Remember: there are two primary mechanisms which control international monetary trade in the Dollar:
(1) Monetary movement determined by international trade. Some guy buys an American product in Europe; he exchanges Euros into Dollars, and that trade along with millions of others are traded on the international exchange in order to allow him to buy his product.
(2) Monetary investment separate from international trade. Countries and large corporations will hold currencies of various countries for investment purposes--for example, France may hold U.S. dollars in order to hedge against inflation, or to hedge against risks against currency movement. And their holdings may either be pure dollars or in treasury bills.
Those who look at the declining dollar today and are squawking about how this somehow proves the failure of President Obama's foreign policy or the failure of President Bush's policies (that somehow Obama inherited) are demonstrating their lack of a long-term memory. Compared to the Japanese Yen, the Dollar has been declining since 1971 when the Yen was fixed against the Dollar at ¥360 to $1 by the original Bretton Woods accord. When the Yen and Dollar were allowed to float, in 1973 (after the exchange rate was adjusted in 1972 to ¥308 to $1), the dollar has been in steady decline as both the Japanese economy restructured itself into a modern (post-World War II) economy, and as countries since the 1990's have moved away from the U.S. Dollar as the world's reserve currency.
Even if you discount the rapid decline of the dollar compared to the yen from 1973 to 1988, there still is a steady decline in the dollar relative to the yen as long term monetary investors shift their portfolios away from a post-Bretton Woods II world and to a world where a basket of currencies make far more sense than holding strictly in dollars.

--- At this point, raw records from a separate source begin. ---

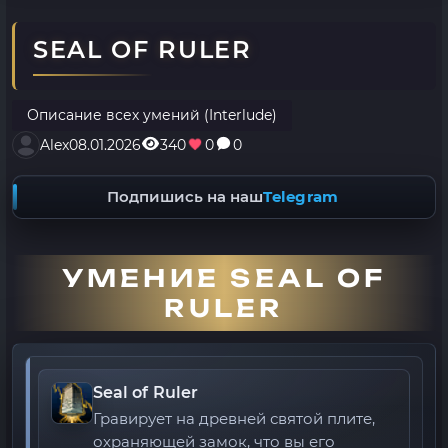
SEAL OF RULER
Описание всех умений (Interlude)
Alex
08.01.2026
340
0
0
Подпишись на наш
Telegram
УМЕНИЕ SEAL OF
RULER
Seal of Ruler
Гравирует на древней святой плите,
охраняющей замок, что вы его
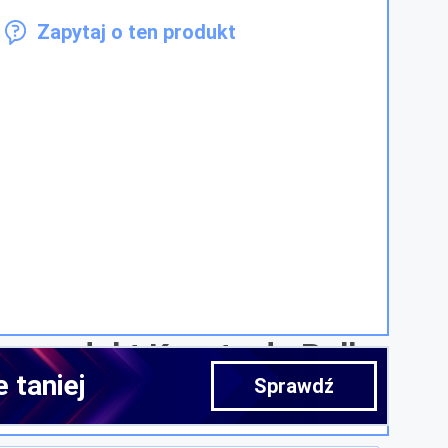
Zapytaj o ten produkt
 o produkt Kaseta do Roll
 taniej
0 Exclusive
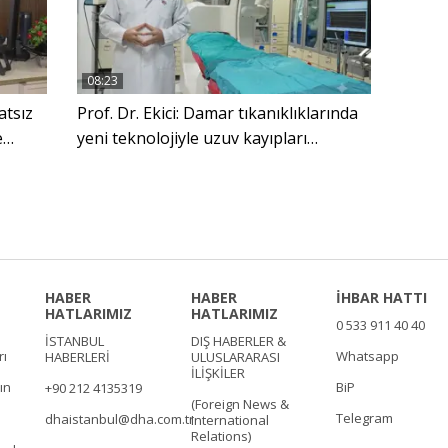
08:23
atsız
Prof. Dr. Ekici: Damar tıkanıklıklarında
e
yeni teknolojiyle uzuv kayıpları
önleniyor
HABER
HABER
İHBAR HATTI
HATLARIMIZ
HATLARIMIZ
0 533 911 40 40
İSTANBUL
DIŞ HABERLER &
rı
Whatsapp
HABERLERİ
ULUSLARARASI
İLİŞKİLER
ın
BiP
+90 212 4135319
(Foreign News &
Telegram
dhaistanbul@dha.com.tr
International
Relations)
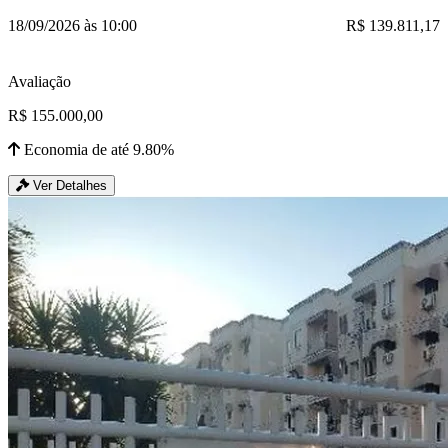
18/09/2026 às 10:00
R$ 139.811,17
Avaliação
R$ 155.000,00
Economia de até 9.80%
Ver Detalhes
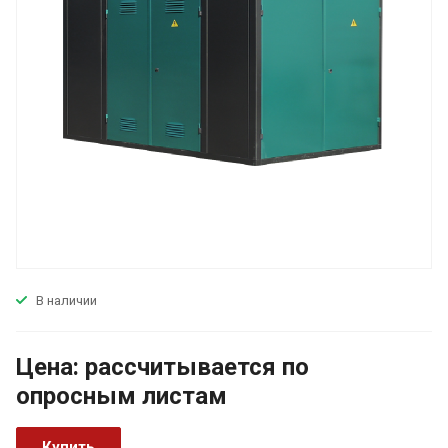
В наличии
Цена:
р
ассчитывается по
оп
р
осным листам
Купить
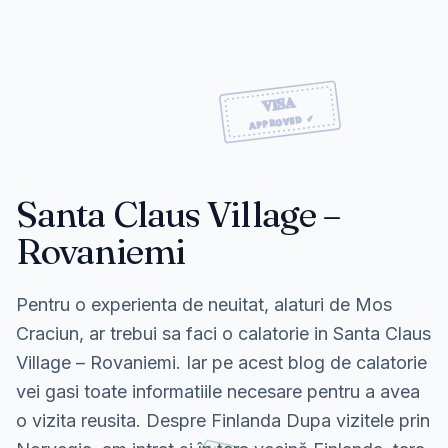
Santa Claus Village –
Rovaniemi
Pentru o experienta de neuitat, alaturi de Mos
Craciun, ar trebui sa faci o calatorie in Santa Claus
Village – Rovaniemi. Iar pe acest blog de calatorie
vei gasi toate informatiile necesare pentru a avea
o vizita reusita. Despre Finlanda Dupa vizitele prin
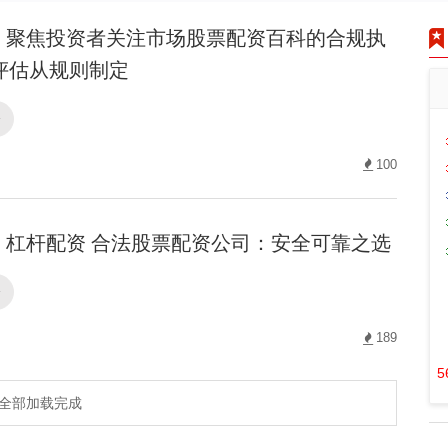
聚焦投资者关注市场股票配资百科的合规执
评估从规则制定
资
100
杠杆配资 合法股票配资公司：安全可靠之选
资
189
5
全部加载完成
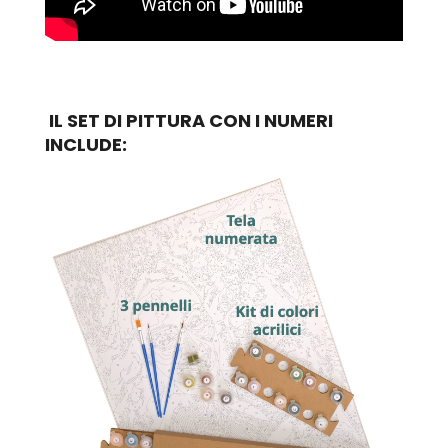
IL SET DI PITTURA CON I NUMERI
INCLUDE:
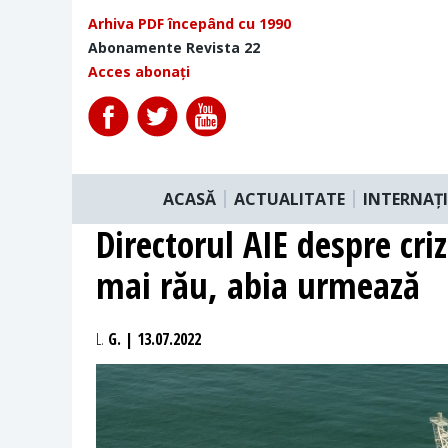
Arhiva PDF începând cu 1990
Abonamente Revista 22
Acces abonați
ACASĂ
ACTUALITATE
INTERNAȚ
Directorul AIE despre cri
mai rău, abia urmează
L.
G. | 13.07.2022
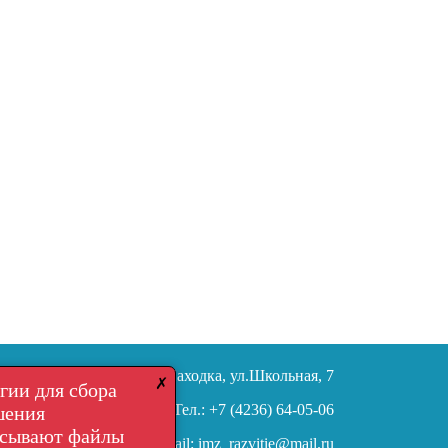
692904, г. Находка, ул.Школьная, 7
✗
гии для сбора
Тел.: +7 (4236) 64-05-06
шения
исывают файлы
Email:
imz_razvitie@mail.ru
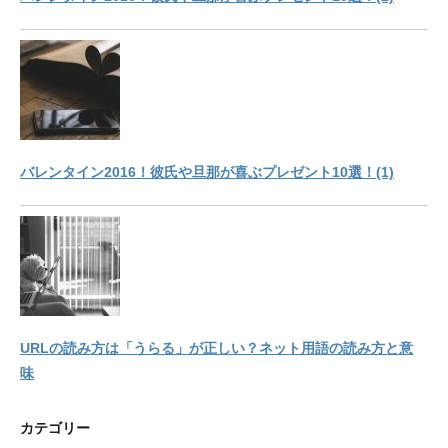
バレンタイン2016！彼氏や旦那が喜ぶプレゼント10選！(1)
URLの読み方は「うらる」が正しい？ネット用語の読み方と意
味
カテゴリー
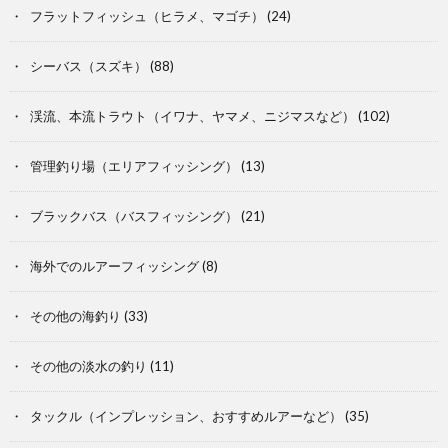
フラットフィッシュ（ヒラメ、マゴチ）
(24)
シーバス（スズキ）
(88)
渓流、本流トラウト（イワナ、ヤマメ、ニジマスなど）
(102)
管理釣り場（エリアフィッシング）
(13)
ブラックバス（バスフィッシング）
(21)
海外でのルアーフィッシング
(8)
その他の海釣り
(33)
その他の淡水の釣り
(11)
タックル（インプレッション、おすすめルアーなど）
(35)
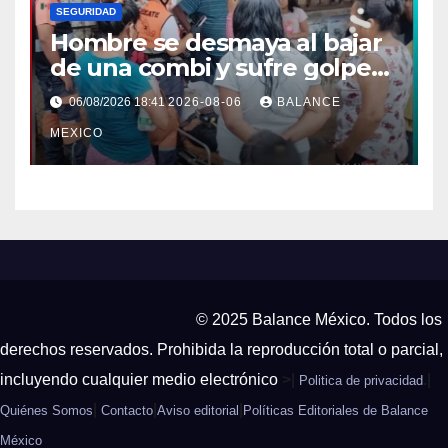
SEGURIDAD
Hombre se desmaya al bajar
de una combi y sufre golpe
en la cabeza en Tapachula
06/08/2026 18:41
2026-08-06
BALANCE
MEXICO
© 2025 Balance México. Todos los
derechos reservados. Prohibida la reproducción total o parcial,
incluyendo cualquier medio electrónico
>|
.|
Politica de privacidad
|
|
|
Quiénes Somos
Contacto
Aviso editorial
Políticas Editoriales de Balance
México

Yes, it is true that perhaps some of the decline in the dollar is due to uncertainty in the Obama Administration's treatment of the dollar. People hold dollars to hedge against risk--but when the current Democratic-controlled government acts erratically, that uncertainty increases risk, and that risk makes dollars look less appealing for risk management.
But for the most part the decline in the dollar is generational--a further readjustment that has been taking place since the European reconstruction after World War II.